## Description of the task:
Instruction for the entries that follow: retype exactly the lines from the line with "modification" to the line with "long lessons.", both included, and omit all others.

Dataset records:
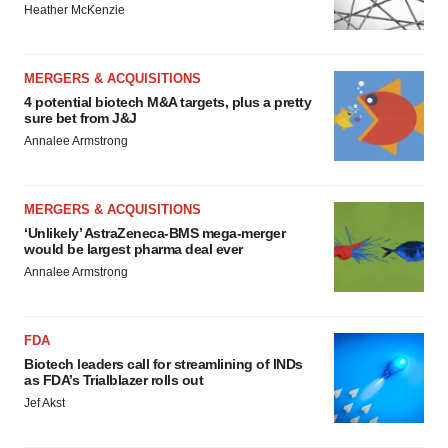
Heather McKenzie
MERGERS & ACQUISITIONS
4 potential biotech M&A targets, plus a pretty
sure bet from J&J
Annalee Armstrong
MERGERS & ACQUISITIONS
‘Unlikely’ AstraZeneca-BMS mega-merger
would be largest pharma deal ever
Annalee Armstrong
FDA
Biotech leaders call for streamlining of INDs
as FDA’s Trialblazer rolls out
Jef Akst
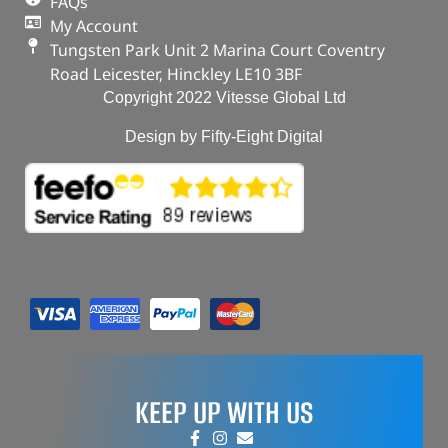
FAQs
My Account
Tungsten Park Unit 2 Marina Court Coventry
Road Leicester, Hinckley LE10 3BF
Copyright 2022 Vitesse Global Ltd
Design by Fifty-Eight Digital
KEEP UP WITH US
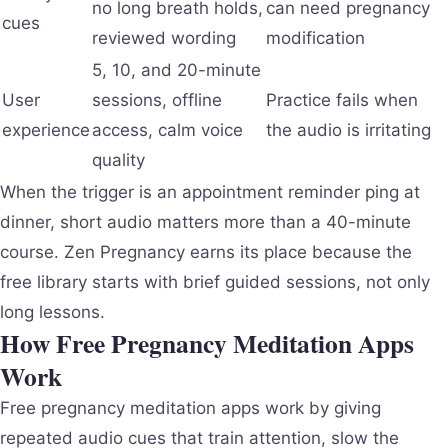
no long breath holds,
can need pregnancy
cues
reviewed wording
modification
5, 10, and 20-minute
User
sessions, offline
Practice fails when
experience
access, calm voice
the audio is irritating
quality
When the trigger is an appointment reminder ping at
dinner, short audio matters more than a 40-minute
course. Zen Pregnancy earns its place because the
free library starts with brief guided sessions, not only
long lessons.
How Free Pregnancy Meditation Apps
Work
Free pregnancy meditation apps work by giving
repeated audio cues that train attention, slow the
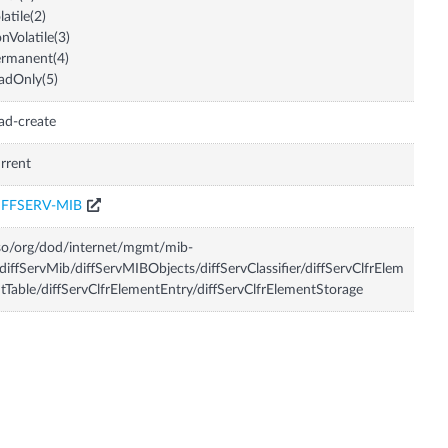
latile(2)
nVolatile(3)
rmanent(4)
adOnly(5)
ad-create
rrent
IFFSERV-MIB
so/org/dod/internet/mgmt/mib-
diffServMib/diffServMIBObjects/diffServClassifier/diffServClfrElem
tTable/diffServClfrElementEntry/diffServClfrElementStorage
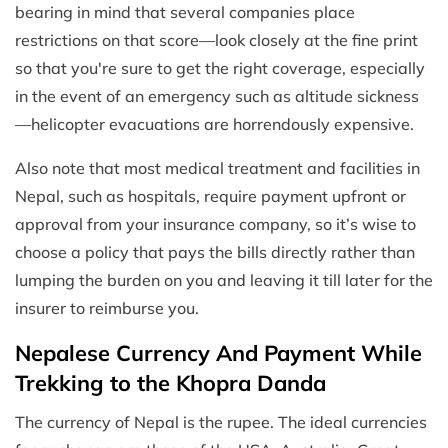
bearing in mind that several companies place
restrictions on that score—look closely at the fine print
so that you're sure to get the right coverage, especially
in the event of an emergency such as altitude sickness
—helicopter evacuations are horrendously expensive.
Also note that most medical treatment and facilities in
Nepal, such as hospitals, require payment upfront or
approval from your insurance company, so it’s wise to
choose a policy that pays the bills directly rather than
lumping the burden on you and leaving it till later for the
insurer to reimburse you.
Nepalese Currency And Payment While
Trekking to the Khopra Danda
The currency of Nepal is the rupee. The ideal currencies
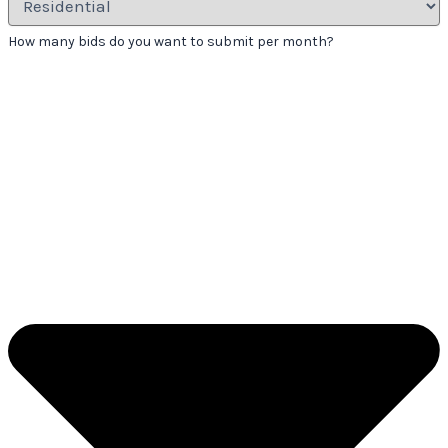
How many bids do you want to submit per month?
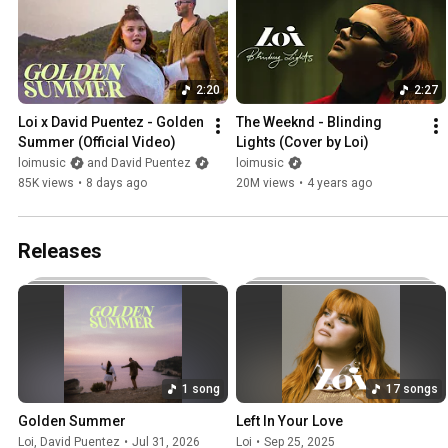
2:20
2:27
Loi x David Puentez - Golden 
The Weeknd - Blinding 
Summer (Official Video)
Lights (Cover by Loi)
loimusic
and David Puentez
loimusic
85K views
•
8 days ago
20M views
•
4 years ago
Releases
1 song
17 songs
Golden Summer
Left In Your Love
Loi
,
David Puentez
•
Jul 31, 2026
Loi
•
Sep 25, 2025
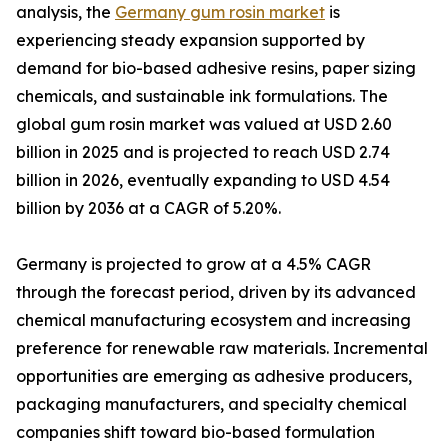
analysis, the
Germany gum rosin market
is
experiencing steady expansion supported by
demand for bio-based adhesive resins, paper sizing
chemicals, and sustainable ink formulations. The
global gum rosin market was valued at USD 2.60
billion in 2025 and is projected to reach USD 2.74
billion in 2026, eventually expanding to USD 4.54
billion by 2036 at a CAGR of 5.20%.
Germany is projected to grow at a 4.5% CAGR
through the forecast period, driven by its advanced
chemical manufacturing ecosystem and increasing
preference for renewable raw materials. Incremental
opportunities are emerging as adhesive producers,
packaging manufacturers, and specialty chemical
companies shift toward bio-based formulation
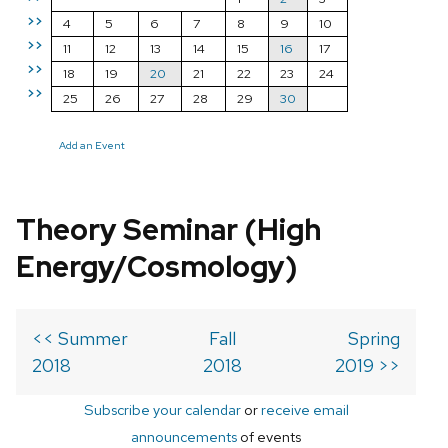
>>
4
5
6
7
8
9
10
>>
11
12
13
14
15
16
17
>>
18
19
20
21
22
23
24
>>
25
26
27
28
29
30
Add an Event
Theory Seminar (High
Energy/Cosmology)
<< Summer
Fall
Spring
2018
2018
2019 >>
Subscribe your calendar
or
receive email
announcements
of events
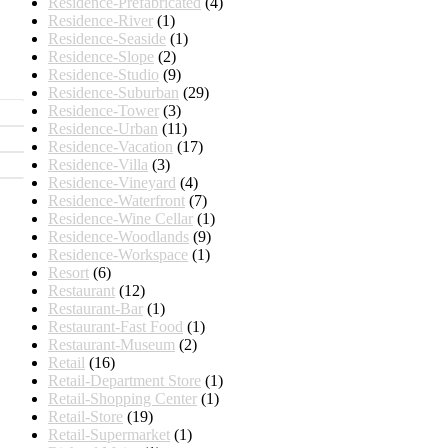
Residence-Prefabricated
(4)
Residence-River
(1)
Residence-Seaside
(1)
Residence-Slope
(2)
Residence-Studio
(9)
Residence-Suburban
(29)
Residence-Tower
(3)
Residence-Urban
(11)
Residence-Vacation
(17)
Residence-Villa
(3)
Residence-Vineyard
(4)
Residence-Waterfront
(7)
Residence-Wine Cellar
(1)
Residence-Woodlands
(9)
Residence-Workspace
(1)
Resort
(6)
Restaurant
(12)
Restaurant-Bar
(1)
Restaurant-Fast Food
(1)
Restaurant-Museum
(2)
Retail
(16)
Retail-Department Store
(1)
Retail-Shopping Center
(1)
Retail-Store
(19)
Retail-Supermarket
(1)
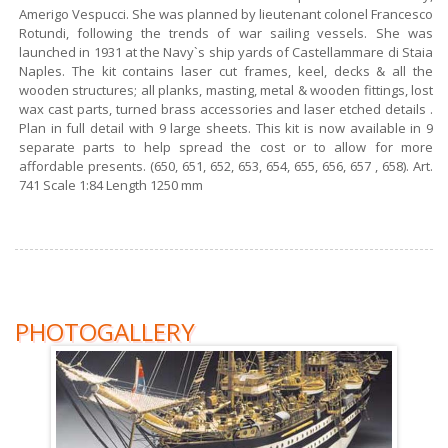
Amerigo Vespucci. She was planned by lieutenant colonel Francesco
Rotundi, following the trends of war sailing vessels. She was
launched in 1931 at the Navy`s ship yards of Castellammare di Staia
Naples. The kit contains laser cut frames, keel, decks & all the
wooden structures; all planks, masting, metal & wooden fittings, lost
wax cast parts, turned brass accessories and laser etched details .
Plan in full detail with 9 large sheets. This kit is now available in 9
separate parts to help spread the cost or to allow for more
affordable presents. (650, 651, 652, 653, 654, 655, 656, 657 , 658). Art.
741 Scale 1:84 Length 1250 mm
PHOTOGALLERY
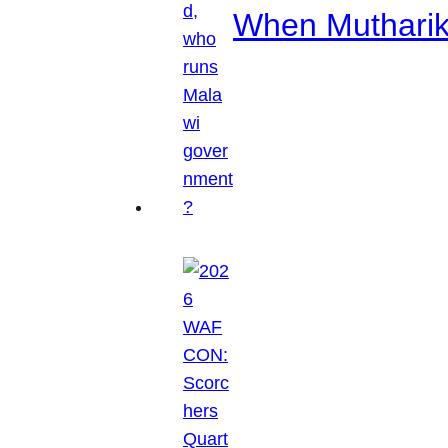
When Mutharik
--
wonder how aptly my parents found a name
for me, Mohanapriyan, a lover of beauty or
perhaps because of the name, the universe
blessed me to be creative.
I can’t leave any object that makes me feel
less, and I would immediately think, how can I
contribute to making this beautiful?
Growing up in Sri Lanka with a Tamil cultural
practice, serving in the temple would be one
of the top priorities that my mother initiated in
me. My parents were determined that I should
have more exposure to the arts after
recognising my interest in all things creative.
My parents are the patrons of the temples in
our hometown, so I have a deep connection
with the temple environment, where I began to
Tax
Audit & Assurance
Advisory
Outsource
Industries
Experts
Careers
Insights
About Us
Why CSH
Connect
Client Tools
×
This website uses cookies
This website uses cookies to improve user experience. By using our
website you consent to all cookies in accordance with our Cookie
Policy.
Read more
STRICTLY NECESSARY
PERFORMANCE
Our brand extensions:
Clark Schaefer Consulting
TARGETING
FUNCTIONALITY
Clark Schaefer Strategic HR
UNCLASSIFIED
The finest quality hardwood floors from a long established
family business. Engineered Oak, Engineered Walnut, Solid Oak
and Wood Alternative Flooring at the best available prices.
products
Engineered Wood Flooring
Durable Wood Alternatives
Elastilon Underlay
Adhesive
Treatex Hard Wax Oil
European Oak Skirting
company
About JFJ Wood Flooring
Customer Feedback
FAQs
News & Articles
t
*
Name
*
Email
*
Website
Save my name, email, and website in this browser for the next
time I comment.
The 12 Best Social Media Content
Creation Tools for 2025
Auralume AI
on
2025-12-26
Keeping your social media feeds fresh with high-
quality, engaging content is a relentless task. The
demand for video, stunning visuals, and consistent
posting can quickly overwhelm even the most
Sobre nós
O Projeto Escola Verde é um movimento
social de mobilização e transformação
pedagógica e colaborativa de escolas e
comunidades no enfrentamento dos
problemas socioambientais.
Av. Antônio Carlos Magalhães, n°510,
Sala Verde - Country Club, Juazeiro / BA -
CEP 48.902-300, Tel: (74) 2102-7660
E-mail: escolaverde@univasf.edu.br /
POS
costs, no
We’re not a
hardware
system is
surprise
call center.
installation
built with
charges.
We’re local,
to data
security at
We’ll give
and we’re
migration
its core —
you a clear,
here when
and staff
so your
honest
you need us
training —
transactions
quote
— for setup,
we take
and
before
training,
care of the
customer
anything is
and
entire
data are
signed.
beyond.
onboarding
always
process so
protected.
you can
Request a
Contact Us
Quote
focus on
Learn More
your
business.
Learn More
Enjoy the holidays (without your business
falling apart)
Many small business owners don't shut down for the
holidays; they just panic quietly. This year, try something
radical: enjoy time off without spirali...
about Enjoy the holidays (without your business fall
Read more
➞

## Task output:
modification
5, 10, and 20-minute
User
sessions, offline
Practice fails when
experience
access, calm voice
the audio is irritating
quality
When the trigger is an appointment reminder ping at
dinner, short audio matters more than a 40-minute
course. Zen Pregnancy earns its place because the
free library starts with brief guided sessions, not only
long lessons.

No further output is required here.